A statue of famous abolitionist and orator Frederick Douglass was torn from its pedestal in Rochester, N.Y., on Sunday, the 168th anniversary of his famous speech “What, to the American slave, is your Fourth of July?”

According to Rochester police, the seven-foot-high statue was ripped from its base and dragged from Maplewood Park, which is a site along the Underground Railroad in Kelsey’s Landing, where Douglass and abolitionist Harriet Tubman helped enslaved people to freedom.

Rochester police said the statue, a reproduction made of a kind of plastic and finished to look like bronze, had been removed from its base and was found about 50 feet away on the banks of the Genesee River.

Police said the investigation into who is responsible is continuing. No arrests have been made, said Investigator Jacqueline Shuman, public information officer for the Rochester Police Department.

Carvin Eison, project director of Re-Energize the Legacy of Frederick Douglass Committee in Rochester, said the city will replace the monument quickly with another replica that was in storage. “I’ve always said if one goes down ten more go back up,” said Eison, who helped lead Rochester’s celebration of the 200th anniversary of Douglass’s birth.

The attack on the Douglass statue comes at a time when anti-racism protesters across the country are demanding the removal of monuments to slave traders, slave owners and Confederate generals and leaders.

On Friday, at the foot of Mount Rushmore, President Trump railed against protesters who pull down or vandalize Confederate statues. Trump signed an executive order aimed at punishing protesters who destroy monuments on federal property and another creating a national garden monument of American heroes, including Douglass and Tubman.

On Monday morning, he condemned the attack on the Douglass statue, attributing it to “anarchists.”

Cornell William Brooks, a former president of the NAACP, tweeted Monday that he believed the Douglass statue was torn down in retaliation for Confederate statutes that have been removed by protesters.

“#FrederickDouglass’ statue was ripped from the ground. Some may call this REVENGE—remove our #WhiteSupremacists and we remove your #Abolitionist. I call this DESECRATION. Listen to his words and know why his truth is admired and feared.”

On July 5, 1852, Frederick Douglass delivered the keynote address at an Independence Day celebration in Rochester at Corinthian Hall, according to the Smithsonian’s National Museum of African American History and Culture.

In the fiery speech, Douglass asked: “What, to the American slave, is your Fourth of July?”

Douglass answered: “A day that reveals to him, more than all other days in the year, the gross injustice and cruelty to which he is the constant victim. To him, your celebration is a sham; your boasted liberty, an unholy license; your national greatness, swelling vanity; your sounds of rejoicing are empty and heartless; your denunciations of tyrants, brass fronted impudence; your shouts of liberty and equality, hollow mockery; your prayers and hymns, your sermons and thanksgivings, with all your religious parade, and solemnity, are, to him, mere bombast, fraud, deception, impiety, and hypocrisy — a thin veil to cover up crimes which would disgrace a nation of savages.”

Douglass lived in Rochester from 1847 to 1872, according to Rochester’s visitor center.

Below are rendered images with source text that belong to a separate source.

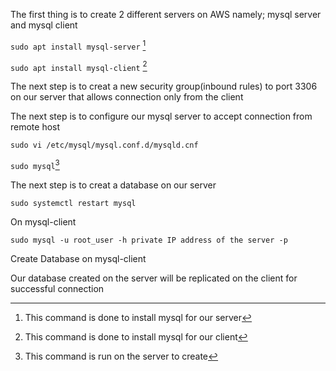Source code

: The first thing is to create 2 different servers on AWS namely; mysql server and mysql client

`sudo apt install mysql-server` [^3]
[^3]: This command is done to install mysql for our server

`sudo apt install mysql-client` [^6]
[^6]:  This command is done to install mysql for our client

The next step is to creat a new security group(inbound rules) to port 3306 on our server that allows connection only from the client

The next step is to configure our mysql server to accept connection from remote host

`sudo vi /etc/mysql/mysql.conf.d/mysqld.cnf`

[^13]: Change the binding address to 0.0.0.0

`sudo mysql`[^17]
[^17]:This command is run on the server to create 

The next step is to creat a database on our server

`sudo systemctl restart mysql`

On mysql-client

`sudo mysql -u root_user -h private IP address of the server -p`

Create Database on mysql-client

Our database created on the server will be replicated on the client for successful connection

In Rochester, Douglass published his newspapers, the North Star and Frederick Douglass’ Paper.

Douglass “hosted runaway slaves in his own home, gave speeches, supported women’s suffrage alongside suffragist Susan B. Anthony and much more before moving to Washington D.C. in 1872,” the city said. Douglass was buried in Rochester’s Mount Hope Cemetery in 1895.

In 1899, a bronze statue of Douglass was erected in Rochester and stands more than 25 feet high at the intersection of Robinson Drive and South Avenue. Designed by Stanley Edwards, it was one of the first monuments erected in the country to celebrate an African American, Eison said.

In 2018, sculptor Olivia Kim created more than 12 replicas of the original that were placed throughout the city to commemorate the 200th anniversary of Douglass’s birth. That same year, one of those replicas was vandalized.

On Monday, Eison called the latest attack on a Douglass replica “disheartening,” adding, “I can say no matter what they do, it can never diminish the values Frederick Douglass stood for and worked for.”